David: Because this determiner can be put in front of anything, what happens when you put it in front of something that’s been causativized, and does it differ depending on the determiner? If you treat the NPs as basically verbal, I think there are some problems with that. There are still reasons to think that NPs are underlyingly nouny, but it’s extremely subtle.
Joshua: You can tell the ones that are nouny v the ones that are verby by their morphotactic potential.
David: Possessive marking only on nouns?
Joshua: Yes.
David: Even a determiner in front of a VP can’t have a possessor?
Joshua: Right – that’s one of the main criteria for determining a noun from a verb.
Woodley: Does the causative morpheme go on non-verbs?
Joshua: Transitivizers only attach to verbs; nouns can take subject but can never become transitive.
Woodley: Prepositions, adjectives?
Joshua: Only two prepositions: one locative and one grammatical.
Emily: I’m wondering if we can Dan to expand on his reaction…
Dan: Getting use to the idea of the same variable showing up as ARG0 in two EPs, but surprised by the repeat of the ARG1. Why not splurge and use ARG2?
Joshua: Predicate-symbol specific interpretation.
Dan: What work it the event doing for you, other than serving as a bookkeeping device?
Joshua: What more work should I want it to do?
Dan: Tense/aspect – stuff that can happen to one of the events but not the other if they are distinct?

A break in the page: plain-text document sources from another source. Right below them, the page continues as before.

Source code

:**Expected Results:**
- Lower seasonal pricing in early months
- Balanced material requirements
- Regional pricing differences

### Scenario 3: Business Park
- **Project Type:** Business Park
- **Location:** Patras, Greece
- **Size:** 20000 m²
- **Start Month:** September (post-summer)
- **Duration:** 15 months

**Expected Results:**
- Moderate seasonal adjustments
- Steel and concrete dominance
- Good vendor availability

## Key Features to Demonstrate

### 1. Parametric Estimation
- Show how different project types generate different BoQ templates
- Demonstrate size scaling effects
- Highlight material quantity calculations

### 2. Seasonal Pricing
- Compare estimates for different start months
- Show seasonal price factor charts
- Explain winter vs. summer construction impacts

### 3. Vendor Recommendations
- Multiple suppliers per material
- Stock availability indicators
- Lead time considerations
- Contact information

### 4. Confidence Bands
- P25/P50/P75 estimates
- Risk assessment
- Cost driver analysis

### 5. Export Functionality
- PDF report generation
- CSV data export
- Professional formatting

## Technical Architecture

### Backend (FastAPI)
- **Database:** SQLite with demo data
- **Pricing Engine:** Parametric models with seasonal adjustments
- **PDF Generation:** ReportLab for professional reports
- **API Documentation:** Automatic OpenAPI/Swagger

Negation negating one but not the other? It seems like it ought to be possible to determine empirically whether the grammar treats them as separate?
Joshua: That only goes one way, right? If I don’t find evidence that they’re separate, then what do I know?

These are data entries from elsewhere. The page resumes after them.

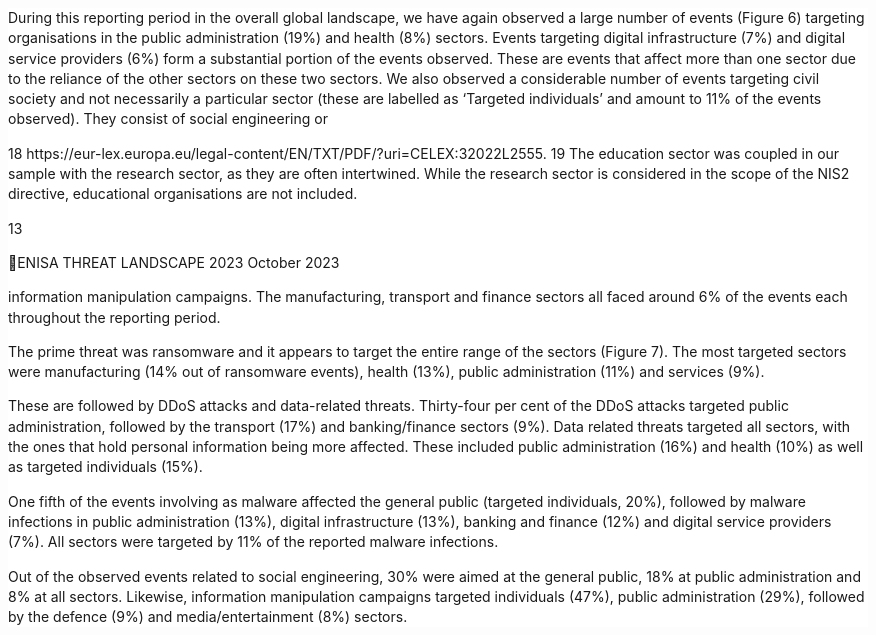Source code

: During this reporting period in the overall global landscape, we have again observed a large number of events (Figure 
6\) targeting organisations in the public administration (19%) and health (8%) sectors. Events targeting digital 
infrastructure (7%) and digital service providers (6%) form a substantial portion of the events observed. These are 
events that affect more than one sector due to the reliance of the other sectors on these two sectors. We also 
observed a considerable number of events targeting civil society and not necessarily a particular sector (these are 
labelled as ‘Targeted individuals’ and amount to 11% of the events observed). They consist of social engineering or 

18 https://eur\-lex.europa.eu/legal\-content/EN/TXT/PDF/?uri\=CELEX:32022L2555\. 
19 The education sector was coupled in our sample with the research sector, as they are often intertwined. While the research sector is considered in 
the scope of the NIS2 directive, educational organisations are not included. 

13 

 
 
 
 
ENISA THREAT LANDSCAPE 2023 
October 2023 

information manipulation campaigns. The manufacturing, transport and finance sectors all faced around 6% of the 
events each throughout the reporting period. 

The prime threat was ransomware and it appears to target the entire range of the sectors (Figure 7\). The most 
targeted sectors were manufacturing (14% out of ransomware events), health (13%), public administration (11%) and 
services (9%). 

These are followed by DDoS attacks and data\-related threats. Thirty\-four per cent of the DDoS attacks targeted public 
administration, followed by the transport (17%) and banking/finance sectors (9%). Data related threats targeted all 
sectors, with the ones that hold personal information being more affected. These included public administration (16%) 
and health (10%) as well as targeted individuals (15%). 

One fifth of the events involving as malware affected the general public (targeted individuals, 20%), followed by 
malware infections in public administration (13%), digital infrastructure (13%), banking and finance (12%) and digital 
service providers (7%). All sectors were targeted by 11% of the reported malware infections. 

Out of the observed events related to social engineering, 30% were aimed at the general public, 18% at public 
administration and 8% at all sectors. Likewise, information manipulation campaigns targeted individuals (47%), public 
administration (29%), followed by the defence (9%) and media/entertainment (8%) sectors.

Dan: I was hoping you’d find some.
Dan: As soon as you use ARG2, why not just use one EP?
Joshua: I’ve got multiple different causatives – internal, external, out of control, in control. Encoding that with the predicate symbol.
Emily: But those could be intersective modifiers…
Francis: What would make the whole discussion stronger is some way of telling the different. The intuition that this describes it better is hard to justify. The one you’ve seen first or in a nice presentation will make more sense. Are there any linguistic tests/things where sharing an ARG0 makes a different prediction?
Joshua: The only types of things I know about so far are things that, if you find them, would argue for more than one ARG0. Having a single ARG0 constitutes a hypothesis that you won’t find them.
Guy: But you’ve still said two predicates, not just one.
Joshua: I’m still not sure what it means for something to be a predicate.